● **Questions to answer**:
A - In the employee engagement article, transcribe the passage from "Predictive Index (PI)" to "within 18 months.".
B - For each statement below, say whether the employee engagement article agrees with it. Answer yes or no and quote the words from the article that settle it. (i) Predictive Index found that only one in five employees are actively engaged in their work. (ii) Gallup reports that employers in the top quartile of engagement see 27% higher productivity than those in the bottom quartile. (iii) Research by PI shows that 46% of new hires fail within 12 months.

ContributionsOperations

Employee engagement is the responsibility of functional leaders

As a sequel to their article on talent management last week, Andy Lane, a partner at CTI Consultancy and Axel Knudsen, a certified talent optimisation consultant, offer more insights on attracting and retaining the talent of the future through improving employee engagement.

Predictive Index recently revealed that only one in five employees are actively engaged in their work. Gallup suggests that employers in the top quartile of employee engagement experience 17% higher productivity than those in the bottom quartile. Singapore’s Ministry of Manpower in their 2018 year-book bemoaned stagnant or declining productivity, measured as GDP over the quantity of people employed.

Suppose you have a team of 50 people, 80% are not actively engaged and therefore not fully productive – that’s 40 people. If 20 of these could be actively engaged, and be 17% more productive, your overall productivity would increase by 6.8%. No capex is required.

There are three levels of engagement:

Actively Engaged – these are your stars, they bring their full selves to work and then some. They have the ability to energise those around them. They need to be identified, recognised and retained.

Moderately engaged or disengaged – they run through the motions, they do not really care and your customers will experience that first hand. They are also a flight risk. With the right leadership, many of these can be further motivated and become actively engaged, but not without change and action.

Actively disengaged – these are more likely to sabotage team efforts, and make life generally miserable for all whom they interact with. The vast majority of people are however not naturally inclined to be this way, they are most likely disengaged by one or more of the below.

Predictive Index (PI) have outlined four major causes of disengagement or a lack of engagement, these are:

Job match and fit
Relationship with the manager
Misalignment with team
Cultural fit

Job match/fit

Research by PI reveals that 46% of new hires fail within 18 months.

Do you consciously place people for success, or unconsciously set them up for failure?

By the time that we reach around six years of age, our basic human traits (preferences) have been established, we are then who we are, and we are all different. We might be; highly competitive or hugely cooperative, outrageously extrovert or less so, comfortable with routine or restless and craving change and diversity, risk-adverse or thrive in ambiguous situations. We need to know who we are, and we need to know our people.

● **Information supplied**:
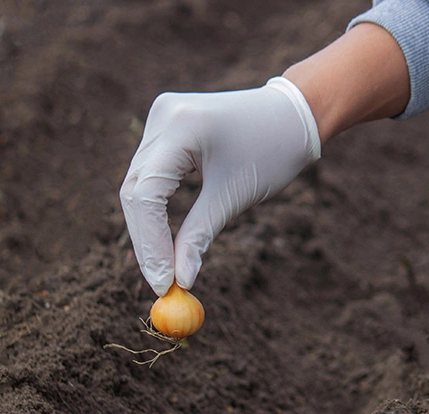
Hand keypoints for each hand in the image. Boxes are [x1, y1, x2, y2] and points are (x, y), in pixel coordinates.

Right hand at [119, 77, 320, 295]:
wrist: (292, 115)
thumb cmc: (272, 151)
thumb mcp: (234, 196)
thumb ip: (199, 236)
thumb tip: (179, 280)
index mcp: (180, 126)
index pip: (146, 192)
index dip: (150, 242)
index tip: (162, 282)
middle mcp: (163, 117)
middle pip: (136, 189)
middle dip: (146, 240)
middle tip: (159, 283)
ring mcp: (161, 119)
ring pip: (139, 184)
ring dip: (148, 228)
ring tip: (164, 269)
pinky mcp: (165, 128)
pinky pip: (151, 175)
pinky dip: (156, 209)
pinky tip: (164, 241)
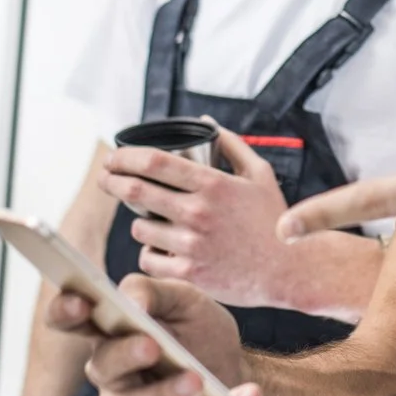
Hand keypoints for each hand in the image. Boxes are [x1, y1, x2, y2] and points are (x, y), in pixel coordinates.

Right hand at [45, 275, 259, 395]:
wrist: (234, 373)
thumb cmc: (200, 332)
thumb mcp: (187, 300)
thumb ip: (155, 292)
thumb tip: (132, 301)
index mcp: (109, 331)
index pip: (70, 321)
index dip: (65, 312)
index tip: (80, 303)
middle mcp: (109, 374)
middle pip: (102, 368)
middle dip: (127, 357)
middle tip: (153, 346)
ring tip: (202, 383)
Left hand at [101, 123, 298, 310]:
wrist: (289, 270)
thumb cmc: (274, 220)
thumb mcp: (259, 175)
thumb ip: (231, 145)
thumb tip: (205, 123)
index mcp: (212, 184)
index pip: (154, 162)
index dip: (125, 156)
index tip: (113, 157)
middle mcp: (198, 212)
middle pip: (136, 191)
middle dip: (112, 181)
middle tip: (106, 178)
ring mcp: (192, 244)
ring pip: (140, 228)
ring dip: (138, 220)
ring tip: (147, 219)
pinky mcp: (190, 273)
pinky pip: (148, 259)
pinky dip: (149, 252)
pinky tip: (159, 247)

● **Solutions to the exercise**:
A -
Predictive Index (PI) have outlined four major causes of disengagement or a lack of engagement, these are:

Job match and fit
Relationship with the manager
Misalignment with team
Cultural fit

Job match/fit

Research by PI reveals that 46% of new hires fail within 18 months.

B -
(i) Yes: "Predictive Index recently revealed that only one in five employees are actively engaged in their work."
(ii) No: "employers in the top quartile of employee engagement experience 17% higher productivity than those in the bottom quartile."
(iii) No: "Research by PI reveals that 46% of new hires fail within 18 months."